The Number of American Women Earning Research Doctorates Drops for the Fourth Year in a Row

The National Science Foundation recently released its annual data on research doctoral degree recipients in the United States. Data for the annual Survey of Earned Doctorates shows that universities in the United States conferred 52,250 research doctorates in 2021, down 5.5 percent from 2020. Of these, 24,156, or 46.2 percent, were earned by women. The percentage of all research doctorates earned by women increased slightly in 2021.

If we restrict the data to U.S. citizens and permanent residents of this country, we find that 16,441 women earned doctorates in 2021. This was 51.9 percent of all doctoral recipients among U.S. citizens and permanent residents. The number of U.S. women earning doctorates dropped for the fourth straight year. Since 2017, the number of U.S. women earning doctorates is down by nearly 10 percent. But the number of U.S. men earning doctorates dropped at a slightly higher rate.

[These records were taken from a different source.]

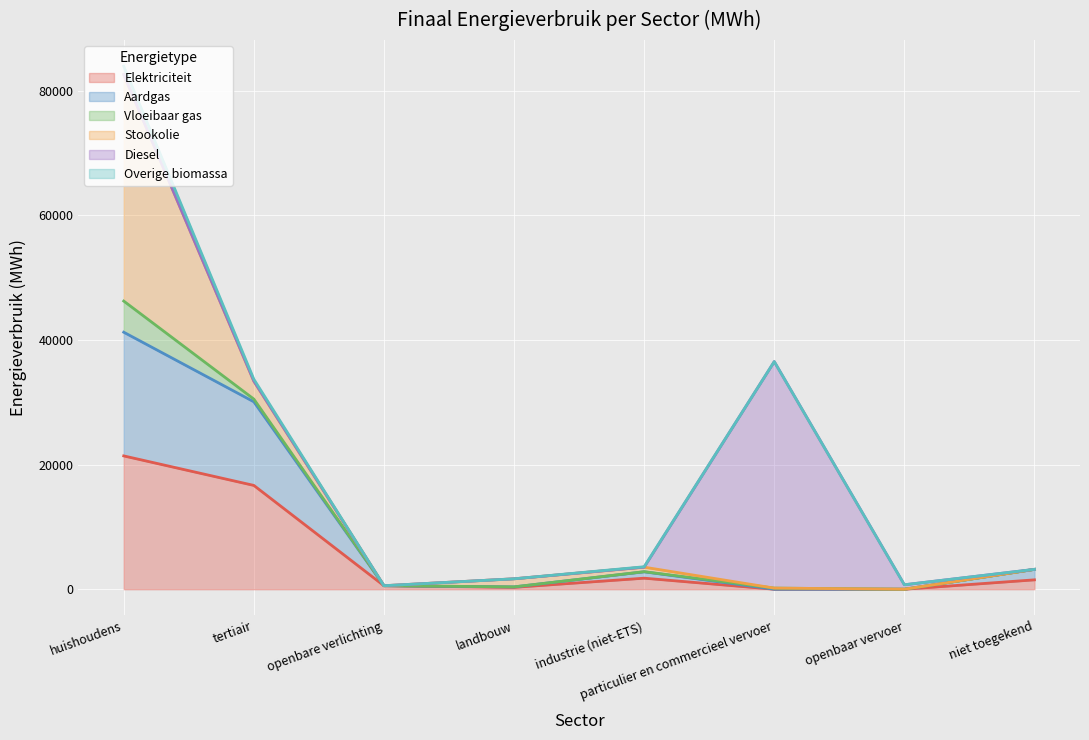

What is the sum of the Overige biomassa values at niet toegekend and landbouw?

4859.7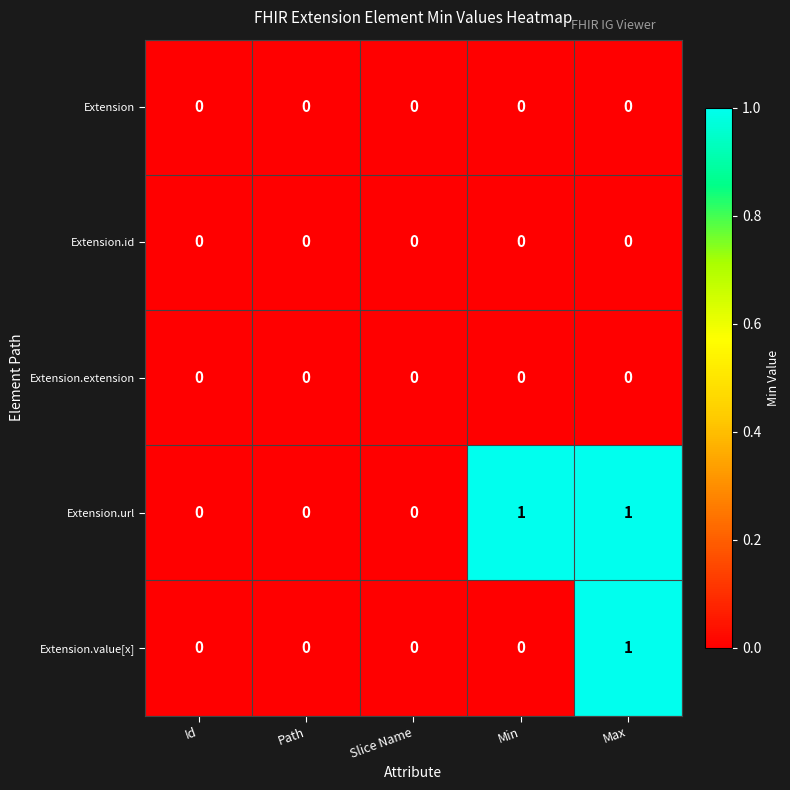

At which category is the sum across all series the highest?

Max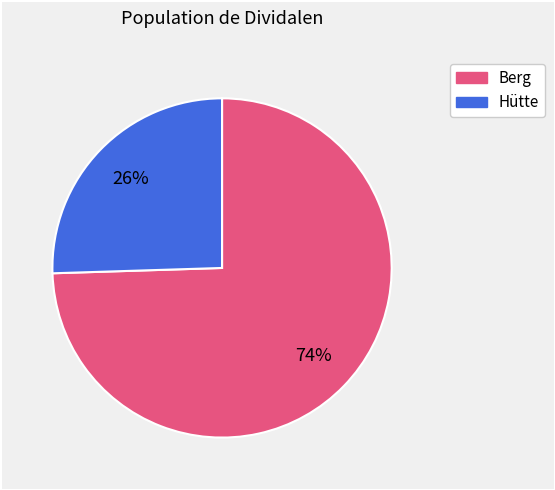

Does any single category account for the majority?

Yes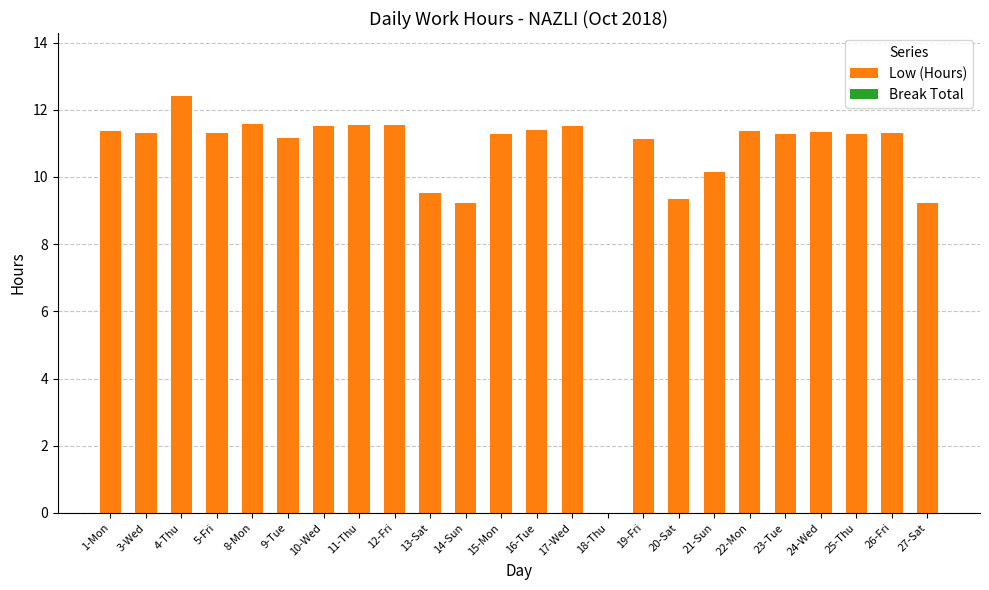

What is the greatest value displayed?

12.4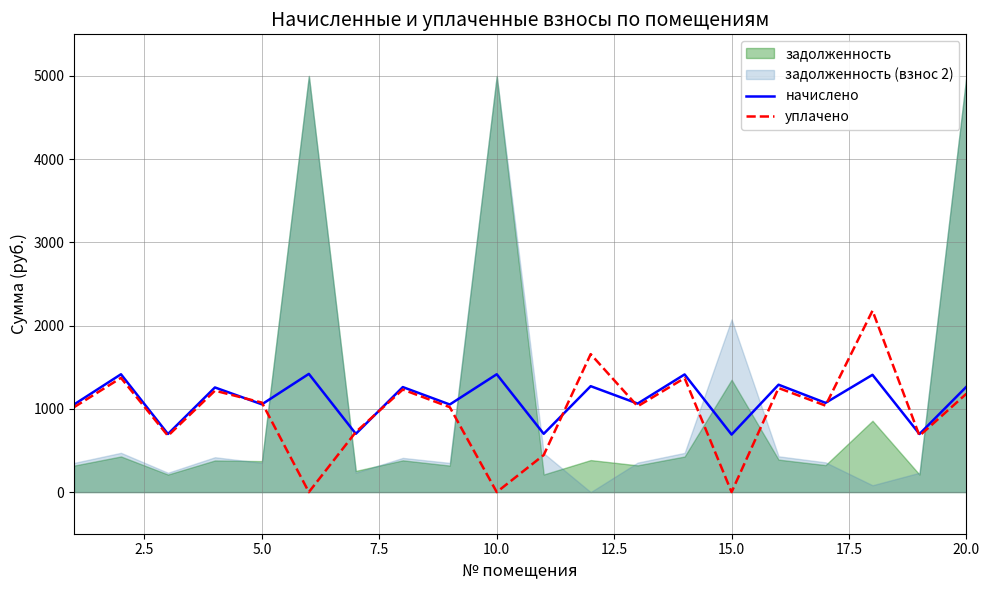

What is the maximum value for начислено?

1420.3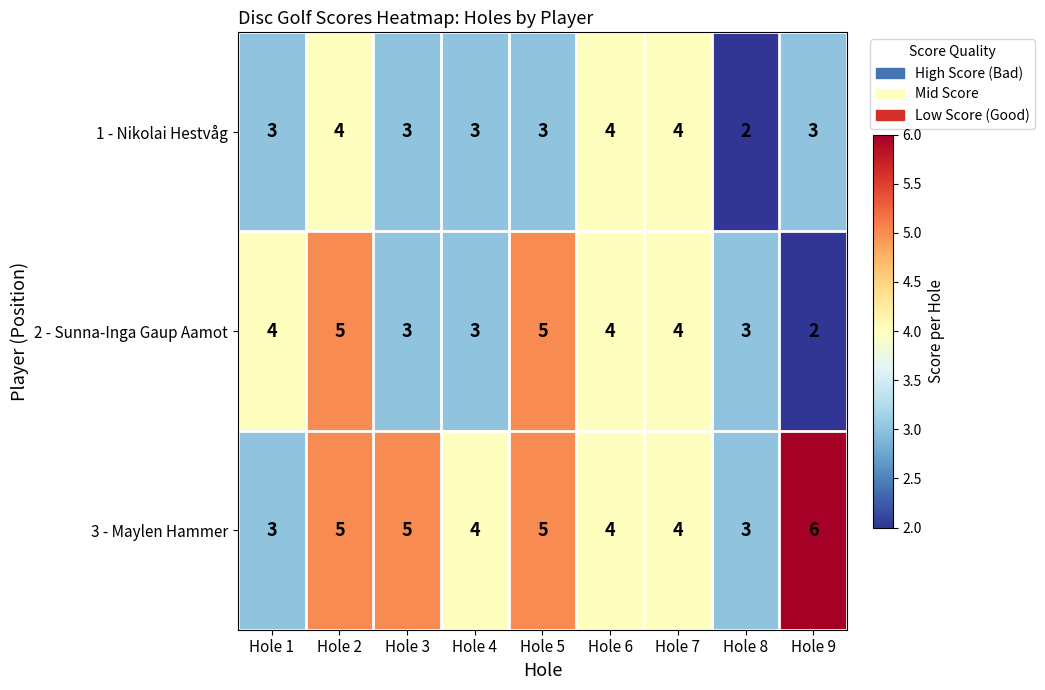

Rank the series by their average value, from highest to lowest.

3 - Maylen Hammer, 2 - Sunna-Inga Gaup Aamot, 1 - Nikolai Hestvåg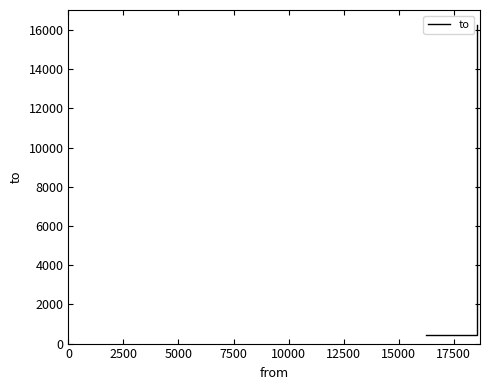

What is the difference between the maximum and minimum values?

15787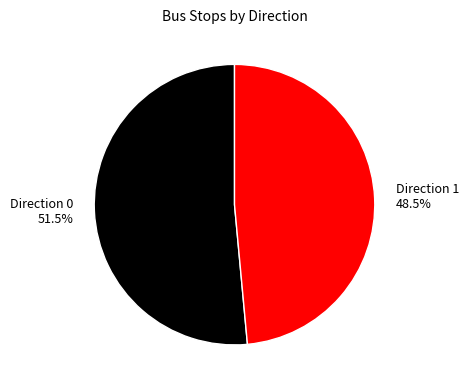

How much of the chart is everything except Direction 1?

51.5%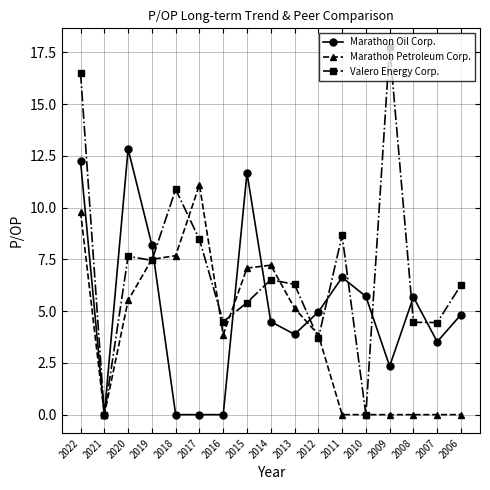

Reading left to right, extract all data points from this chart.

Marathon Oil Corp.: 12.2	0.0	12.8	8.2	0.0	0.0	0.0	11.7	4.5	3.9	5.0	6.6	5.7	2.3	5.7	3.5	4.8
Marathon Petroleum Corp.: 9.8	0.0	5.5	7.5	7.7	11.1	3.9	7.1	7.2	5.1	3.9	0.0	0.0	0.0	0.0	0.0	0.0
Valero Energy Corp.: 16.5	0.0	7.7	7.5	10.9	8.5	4.5	5.4	6.5	6.3	3.7	8.7	0.0	17.8	4.5	4.5	6.3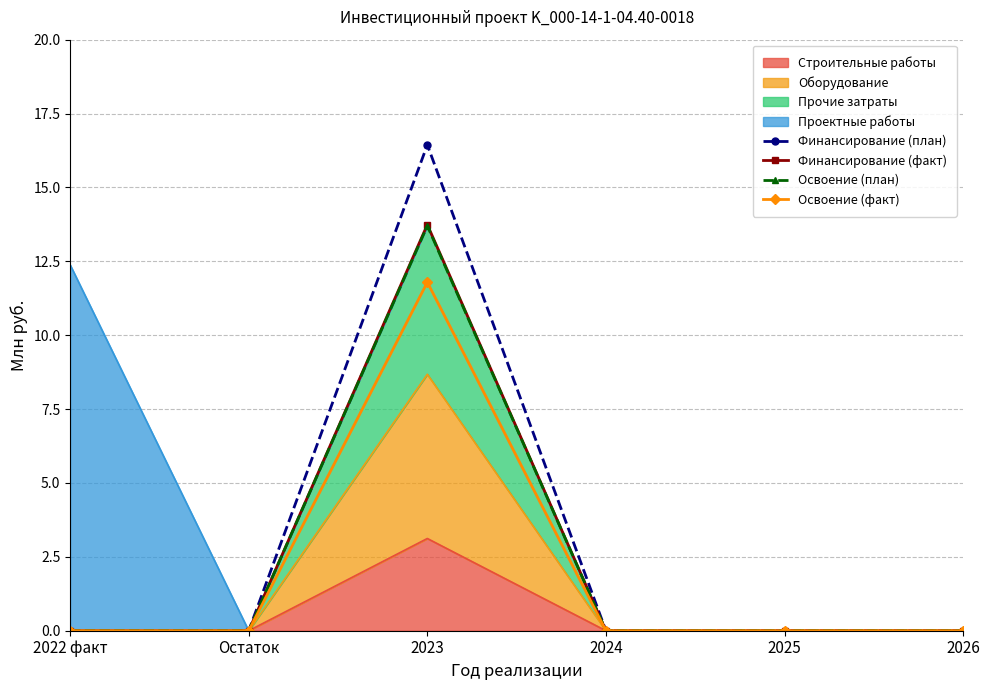

The value of Финансирование (план) at 2026 is 0.0. True or false?

True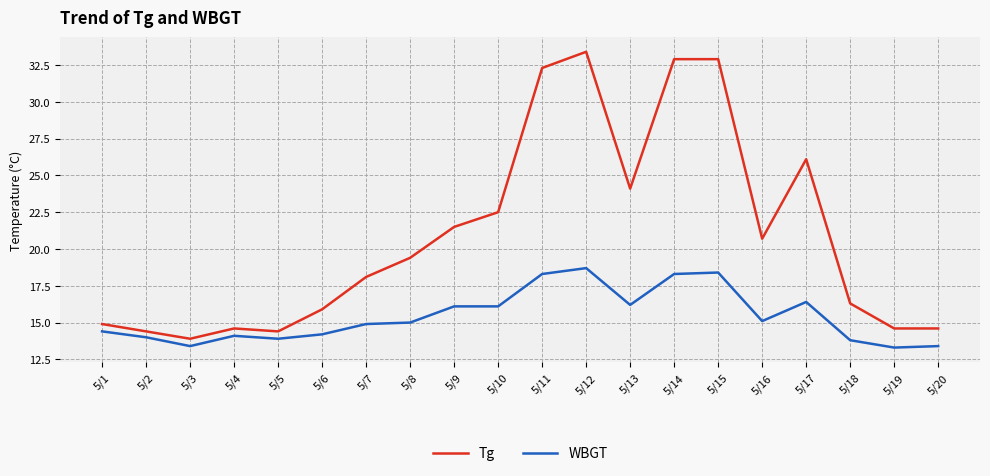

At which label does Tg first exceed 19?

5/8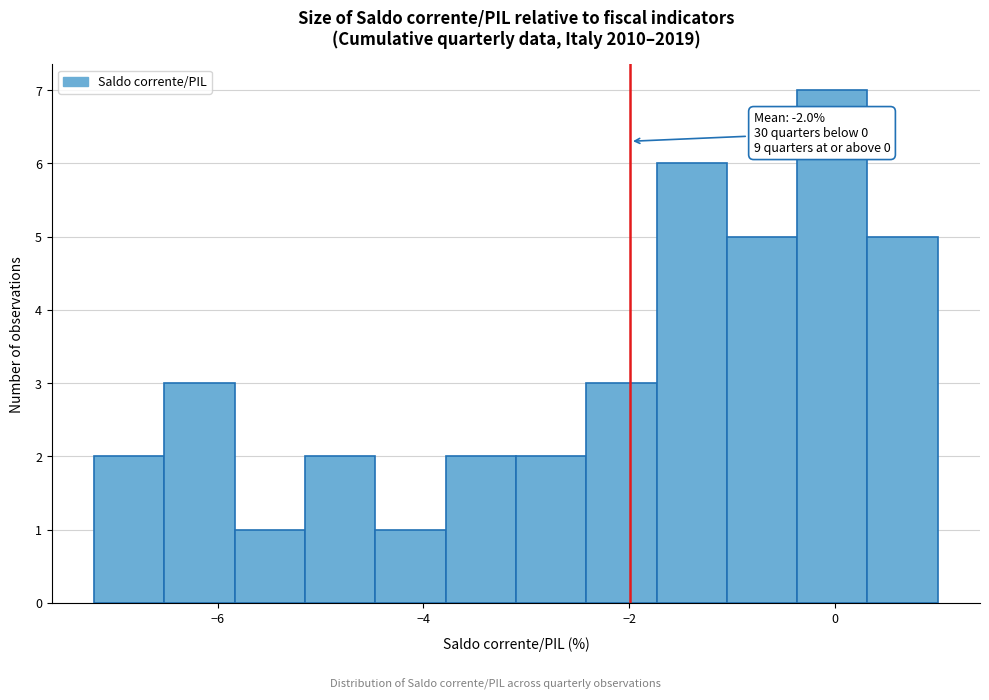

Around what value on the x-axis is the tallest bar? Give the approximate position of its centre, as read against the axis.

0.0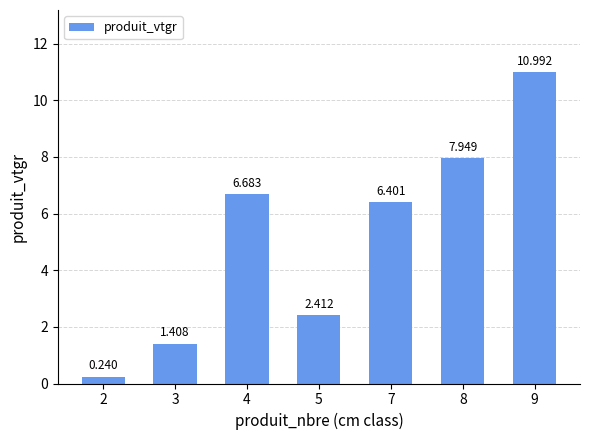

Read the value at 5.

2.4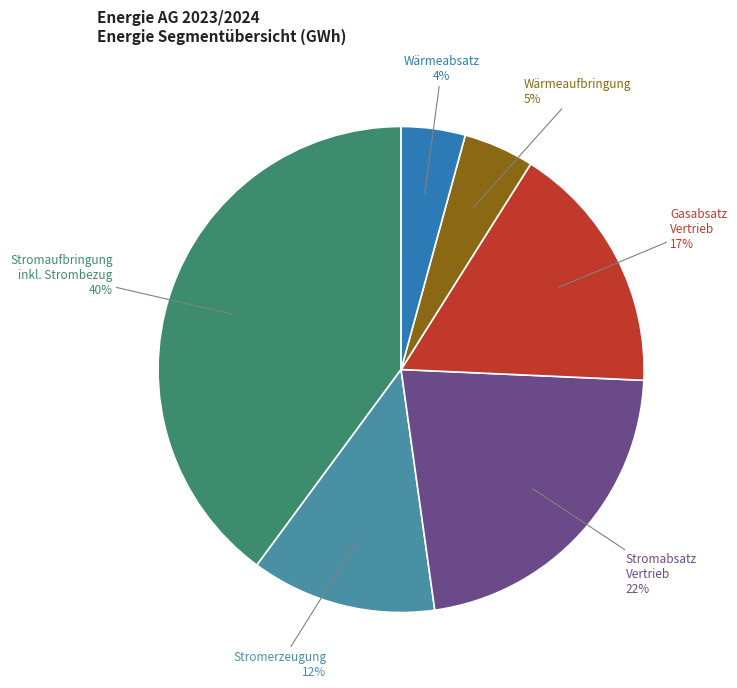

To the nearest percent, what portion does Wärmeabsatz represent?

4%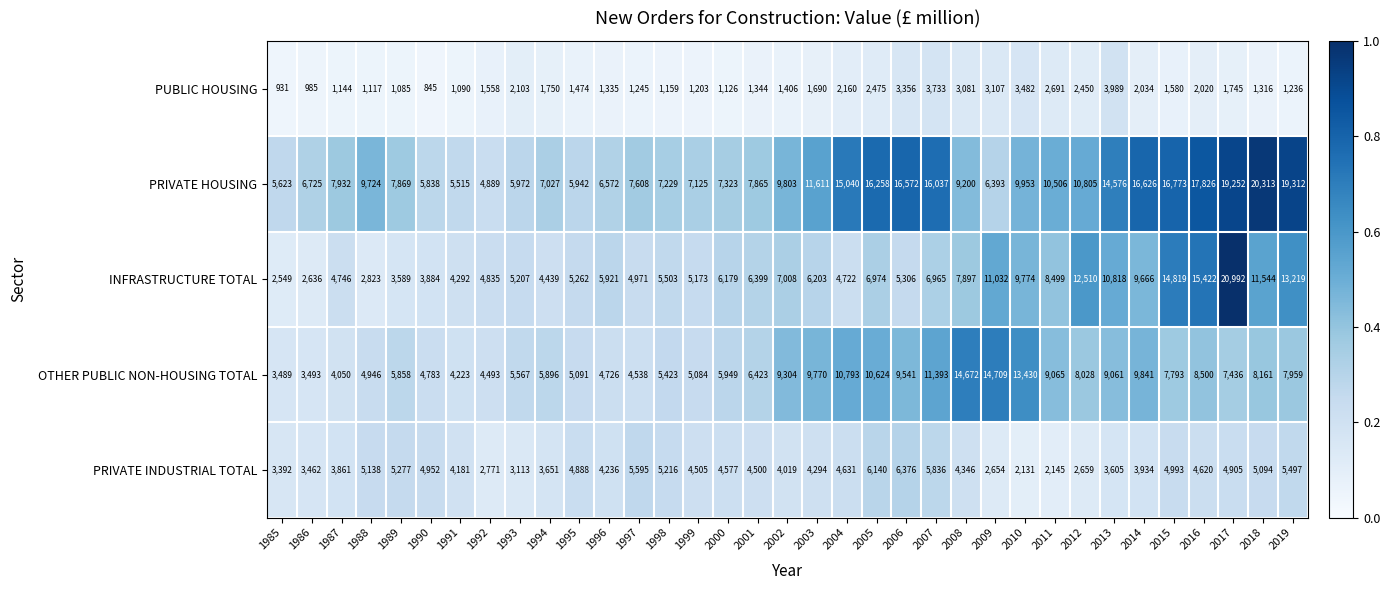

What is the average value of the INFRASTRUCTURE TOTAL series?

7479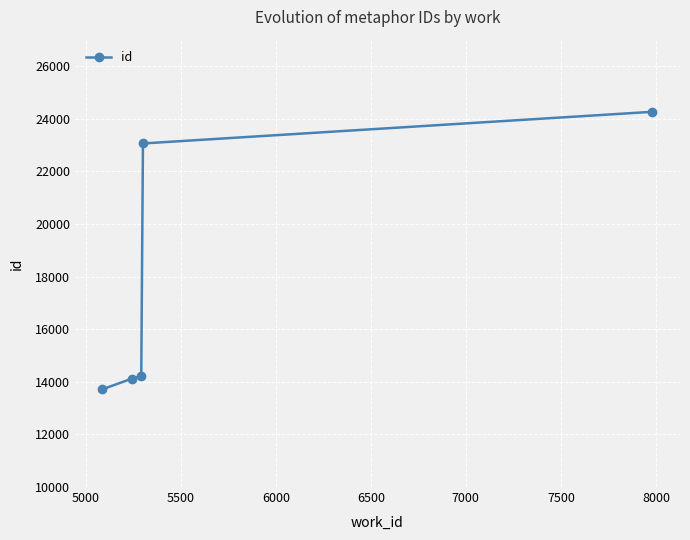

True or false: the data has more than 2 interior local peaks.

False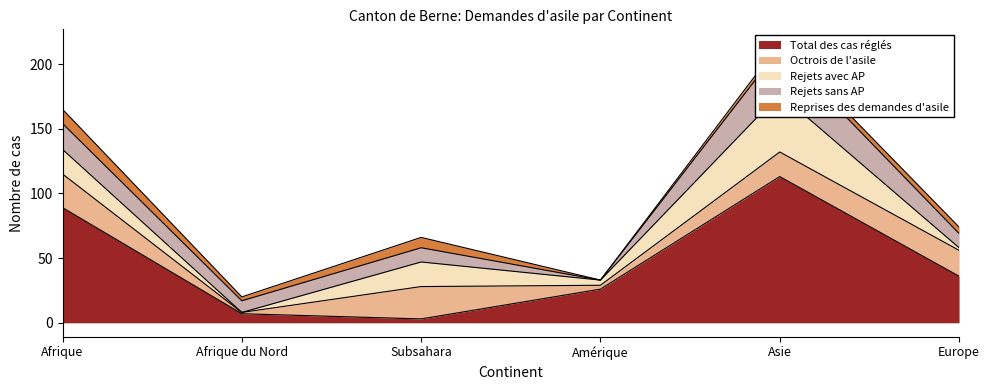

Where does the Rejets avec AP series first go above 19?

Asie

In 2021, there was a wide gender disparity in doctoral awards in specific disciplines. For example, women earned 70.8 percent of all doctoral degrees awarded in education and 59.8 percent of all doctorates in psychology and the social sciences.

In contrast, women earned only 35.1 percent of the doctorates in the physical sciences. In engineering, women earned 25.9 percent of the doctorates awarded in 2021. In mathematics and computer science, women earned just 26.1 of all doctorates awarded in 2021. The good news is that the percentage of all doctorates in the physical sciences, engineering, and math and computer science earned by women is up in each broad discipline since 2016.